Today’s huge selection of drink choices is taking a toll on the sale of packaged carbonated beverages. In 2007, packaged carbonated drinks made up 25.4% of the U.S. beverage segment, but that figure dropped to 22.1% by 2012, according to Beverage Marketing Corp. (BMC).

“The category has been soft for a number of years, and our expectation is that it’s likely to continue over the next several years,” said Gary Hemphill, managing director of research for BMC, a New York City organization that provides consulting to the industry. “Consumers aren’t going to drink the same product all the time. “They may be buying a drink from your store, but it won’t necessarily be a carbonated beverage. It may be a sports drink, an energy drink or bottle of water. The marketplace has grown and expanded. There are many more products available.”

Healthy Offerings
Iven Sharrak owns 13 Detroit-area convenience stores that operate under different names. These days he gives more vault space to energy drinks and water, as he watches carbonated beverage sales slip. “The trend is toward energy drinks,” he said. Everybody’s buying them. People like the taste and they mix it with other beverages.

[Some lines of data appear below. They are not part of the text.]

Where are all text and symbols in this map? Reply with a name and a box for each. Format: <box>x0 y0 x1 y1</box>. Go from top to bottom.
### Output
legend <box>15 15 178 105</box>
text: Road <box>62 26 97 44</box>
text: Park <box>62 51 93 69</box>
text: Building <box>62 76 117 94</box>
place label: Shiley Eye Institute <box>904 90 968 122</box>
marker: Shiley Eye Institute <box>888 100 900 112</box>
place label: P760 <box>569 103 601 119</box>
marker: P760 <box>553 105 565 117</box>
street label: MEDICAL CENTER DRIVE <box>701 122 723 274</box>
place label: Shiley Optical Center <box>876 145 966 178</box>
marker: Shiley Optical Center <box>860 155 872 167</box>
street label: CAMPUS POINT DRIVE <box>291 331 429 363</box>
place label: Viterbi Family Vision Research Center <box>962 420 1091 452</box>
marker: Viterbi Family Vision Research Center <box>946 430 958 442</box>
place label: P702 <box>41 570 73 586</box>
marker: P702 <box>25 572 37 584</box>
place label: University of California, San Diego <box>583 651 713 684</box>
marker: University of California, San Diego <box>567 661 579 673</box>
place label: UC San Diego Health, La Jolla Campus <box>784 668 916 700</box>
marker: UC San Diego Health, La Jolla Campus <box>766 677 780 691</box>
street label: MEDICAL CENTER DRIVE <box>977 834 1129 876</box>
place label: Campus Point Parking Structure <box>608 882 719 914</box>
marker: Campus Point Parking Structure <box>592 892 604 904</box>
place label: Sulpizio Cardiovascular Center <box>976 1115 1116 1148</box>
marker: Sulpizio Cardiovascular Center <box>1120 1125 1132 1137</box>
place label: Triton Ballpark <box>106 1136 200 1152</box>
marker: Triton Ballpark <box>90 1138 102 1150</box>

As for waning enthusiasm surrounding carbonated drinks, “it seems that people are more conscious about the sugar,” he said.
Historically, soft drinks have been marketed as “refreshment” with no mention of health benefits. Today shoppers want better-for-you options amid growing health concerns, and manufacturers have responded by offering products enhanced with vitamins, minerals and antioxidants.

“As people become more aware of what they consume from a health standpoint, they’ve migrated to products they believe to be healthier,” Hemphill said. “However, carbonated soft drinks are still the best-selling beverage category in the U.S. People drink more soft drinks than any other beverage.”

The development and diversification of non-carbonated packaged beverages isn’t expected to slow. “That’s where the growth is,” said David Portalatin, convenience store analyst for NPD Group, a global research organization. “With all the stuff going on with flavored and vitamin-enhanced water, the lift in the fourth quarter [2012] was in plain water. Not flavored, not enhanced; just water.”

Still Big in the Vault
At Plaid Pantry, the 100-plus store chain based in Beaverton, Ore., energy drink and packaged tea sales continue to flourish, but carbonated soft drinks remain important.

“They have fallen a little bit, but they are still a predominant area of the vault,” said Butch Fulton, merchandising manager for Plaid Pantry. “Five years ago they were about 65% of vault, but now it’s down to about 45%.”

Fulton believes in promoting the products as much as possible. “We are probably the promotion leader in the Northwest,” he said. “We run promotions all the time. We take every coupon the manufacturers bring out and put them in the stores so consumers can take advantage of them.”